ここから始まる恋物語 第13話





仕事が終わって新しい家に帰る。

バックから鍵を取り出してドアノブに差し込もうとしたら、ドアが開いた。

「あ・・・・・・そっか」

今日から一人暮らしでは無いのだと実感。

玄関で靴を脱いでリビングに入ると、良い匂いが部屋を満たしていた。

「お帰り」

「あ、一也くんもお帰りなさい」

「連絡くれれば迎えに行ったのに」

「駅から歩いて5分ですよ?」

「5分でも早く会いたいって気持ち、理解して欲しいんですけど」

キッチンから話しながら出て来た一也さんは、私の所まで来て抱きしめてくる。

顔が近付いてきて目的が分かったから待ったを掛けるけど「ダメ」と言われてキスを される。

久しぶりの甘い感覚。

唇が離れたのに腕は離れていかない。

「あ、あの」

「ん?」

「ん?じゃなくて。
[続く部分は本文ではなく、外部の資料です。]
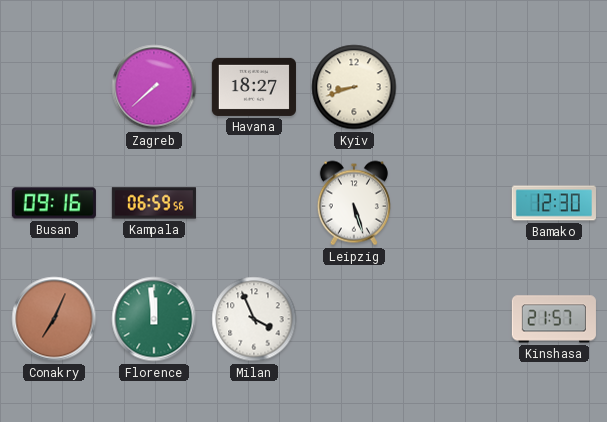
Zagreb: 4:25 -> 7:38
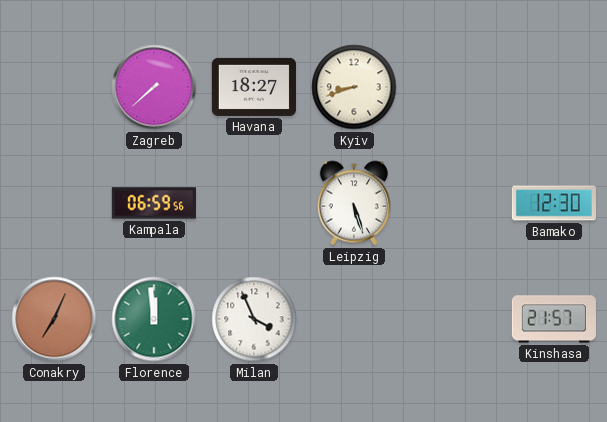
Busan: 09:16 -> none
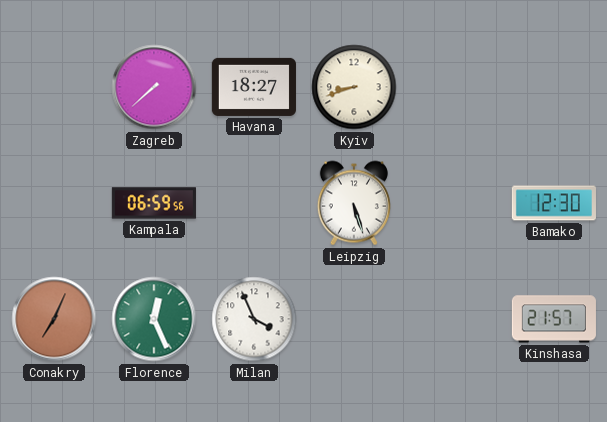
Florence: 11:59 -> 12:26
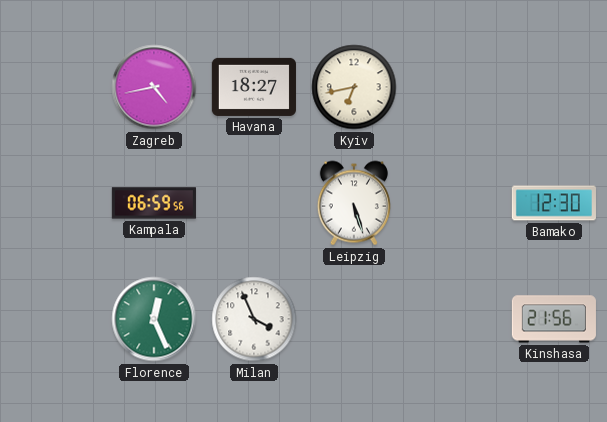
Zagreb: 7:38 -> 4:43
Kyiv: 8:42 -> 6:43
Conakry: 7:04 -> none
Kinshasa: 21:57 -> 21:56
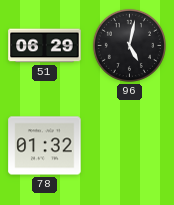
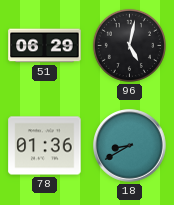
78: 01:32 -> 01:36
18: none -> 8:40
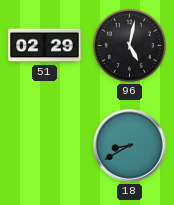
51: 06:29 -> 02:29
78: 01:36 -> none
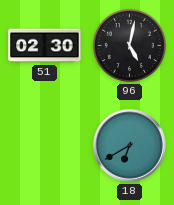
51: 02:29 -> 02:30
18: 8:40 -> 6:40
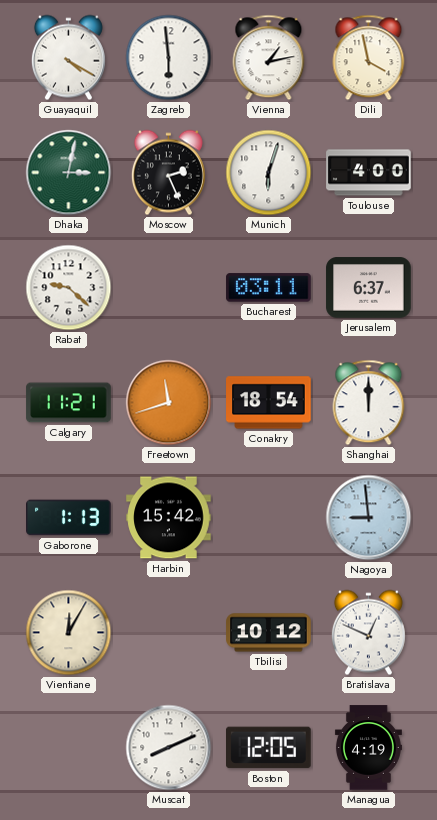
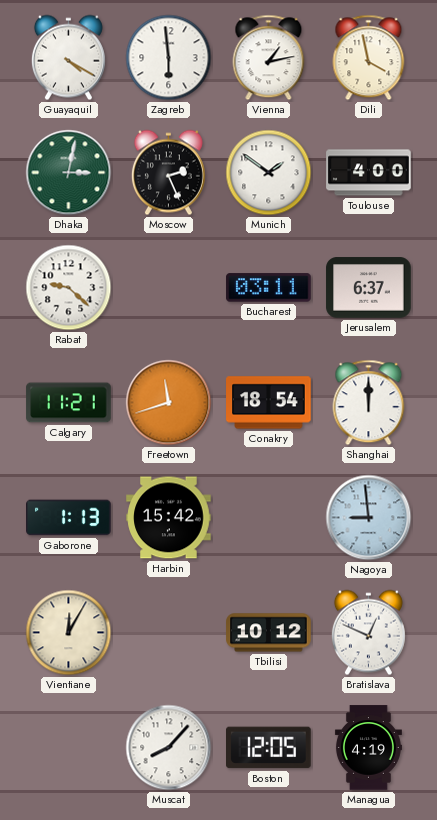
Munich: 6:03 -> 1:51
Muscat: 8:11 -> 8:07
離してください」

「だから敬語」

「手洗いをしたいから離して」

「仕方ないなー」

クスクス笑いながら腕が離れた。

私はカバンを置いて上着を脱ぎ、洗面台に行って手洗いとうがいをする。

これは彼と付き合い始めてから気を付ける様にしている事だ。

そしてリビングに戻ると、焼き魚の匂いがした。

「今魚焼いてるからちょっと待ってて」

「あ、うん」

私もキッチンまで行く。

そこには既に夕飯のおかずが出来ていた。

「凄い・・・」

「そう?」

「栄養バラン スとか考えてる?」

「数値の計算とかはしてないけどね。親父が和食好きだったし、こういう料理が多かったのは確かかな」

「二人暮らしだっけ?」

「そうそう」

「東京ですよね?」

「江戸っ子だからね。いずれ戻るつもりだけど」

「あ、そうなんだ」

「親父も年だし、結婚したら建て替えして一緒に住みたいんだよね」

「お父様も喜ぶんじゃないですか?」

「そう思う?」

「え?あ、うん・・・・・・・え?」

「だって親父とも一緒に住む事になるじゃん?」

「は?あ・・・え?」

「まあ、その話は追々に。魚も焼けたし、飯にしよう」

「あ、手伝う」

「んじゃ、これ運んで」

そして 一也くんの作った料理を食べた。



片付けをして交代でお風呂に入る。

今日は私が後で、髪の毛を乾かして寝室に行く。

電気は点いていて、ベッドにうつ伏せになって一也くんは何かを見てた。

「あ、もうちょっとだけ待って」

「うん・・・。これ、何?」

「スコアブック」

「へぇ・・・」

彼が見ている隣に座って一緒に眺める。

変な形の所に数字が入っているけど意味はさっぱり分からない。

「・・・・・・・っと、ごめん。終わった・・・?」

「一也くんはわかるの?」

「え?勿論・・・ああ、見方がわからないのか」

「うん、全く」

「まあ、それは今度ゆっくり教えるからさ」

「ん?・・・うわっ!?」

「離れてた分、を感じさせてよ」

「あ・・・」

シャツに入り込んで来た手が、ただのじゃれ合いじゃない事を教える様に這い上がってくる。

その手と共に快感が生まれて行く。

「ちょっと、寂しかった」

そう素直に口に出すと、一也くんの動きがピタっと止まった。

「一也くん?」

「明日も仕事だからと思ってたのに・・・・・・・煽ったのだからな?」

「え?あっ・・・」

そして結局、眠れたのは日付が変わってからでした。